§ EXERCISE PROMPT
Please copy, line for line and without changes, the part of the material that opens with the line containing "toner are used to clear out the skin" and closes with the line containing "and supple skin", including both of those lines.

#### PROVIDED RECORDS ####

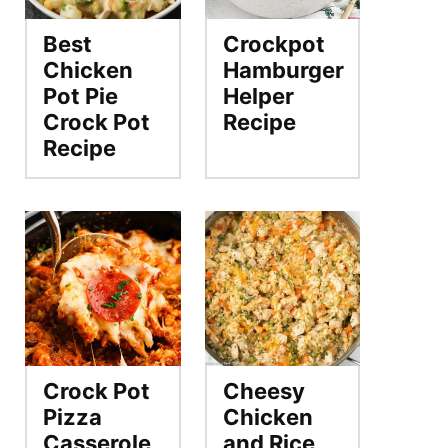
Best
Crockpot
Chicken
Hamburger
Pot Pie
Helper
Crock Pot
Recipe
Recipe
Crock Pot
Cheesy
Pizza
Chicken
Casserole
and Rice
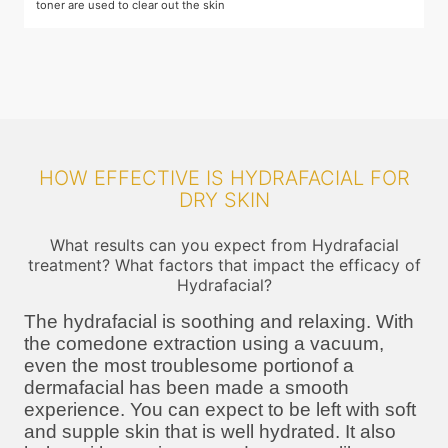
toner are used to clear out the skin
m
HOW EFFECTIVE IS HYDRAFACIAL FOR
DRY SKIN
What results can you expect from Hydrafacial
treatment? What factors that impact the efficacy of
Hydrafacial?
The hydrafacial is soothing and relaxing. With
the comedone extraction using a vacuum,
even the most troublesome portionof a
dermafacial has been made a smooth
experience. You can expect to be left with soft
and supple skin that is well hydrated. It also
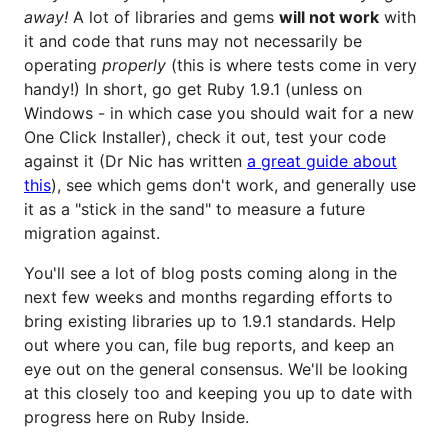
away!
A lot of libraries and gems
will not work
with
it and code that runs may not necessarily be
operating
properly
(this is where tests come in very
handy!) In short, go get Ruby 1.9.1 (unless on
Windows - in which case you should wait for a new
One Click Installer), check it out, test your code
against it (Dr Nic has written
a great guide about
this
), see which gems don't work, and generally use
it as a "stick in the sand" to measure a future
migration against.
You'll see a lot of blog posts coming along in the
next few weeks and months regarding efforts to
bring existing libraries up to 1.9.1 standards. Help
out where you can, file bug reports, and keep an
eye out on the general consensus. We'll be looking
at this closely too and keeping you up to date with
progress here on Ruby Inside.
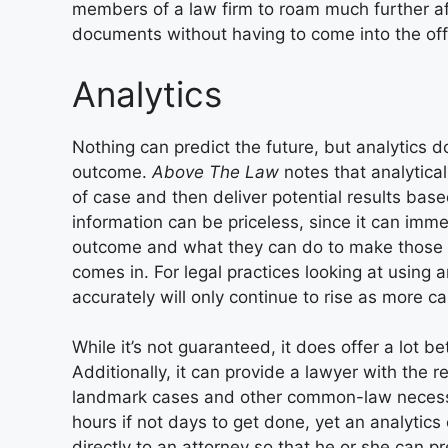
members of a law firm to roam much further afi
documents without having to come into the off
Analytics
Nothing can predict the future, but analytics do
outcome.
Above The Law
notes that analytica
of case and then deliver potential results base
information can be priceless, since it can imm
outcome and what they can do to make those c
comes in. For legal practices looking at using an
accurately will only continue to rise as more c
While it’s not guaranteed, it does offer a lot b
Additionally, it can provide a lawyer with the 
landmark cases and other common-law necessiti
hours if not days to get done, yet an analytics
directly to an attorney so that he or she can p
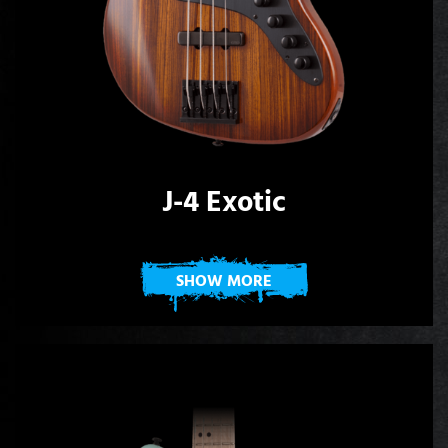
J-4 Exotic
SHOW MORE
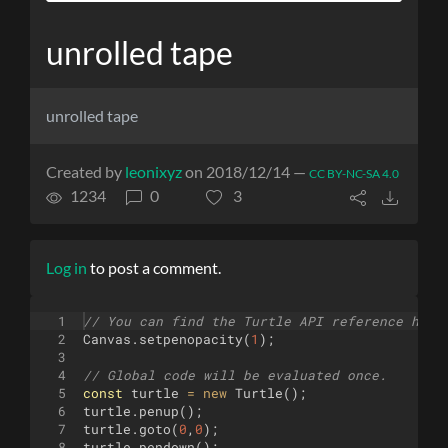
unrolled tape
unrolled tape
Created by
leonixyz
on 2018/12/14 —
CC BY-NC-SA 4.0
1234
0
3
Log in
to post a comment.
1
// You can find the Turtle API reference here
2
Canvas
.
setpenopacity
(
1
)
;
3
4
// Global code will be evaluated once.
5
const
turtle
=
new
Turtle
(
)
;
6
turtle
.
penup
(
)
;
7
turtle
.
goto
(
0
,
0
)
;
8
turtle
.
pendown
(
)
;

####

§ SOLUTION BELOW
toner are used to clear out the skin
m
HOW EFFECTIVE IS HYDRAFACIAL FOR
DRY SKIN
What results can you expect from Hydrafacial
treatment? What factors that impact the efficacy of
Hydrafacial?
The hydrafacial is soothing and relaxing. With
the comedone extraction using a vacuum,
even the most troublesome portionof a
dermafacial has been made a smooth
experience. You can expect to be left with soft
and supple skin that is well hydrated. It also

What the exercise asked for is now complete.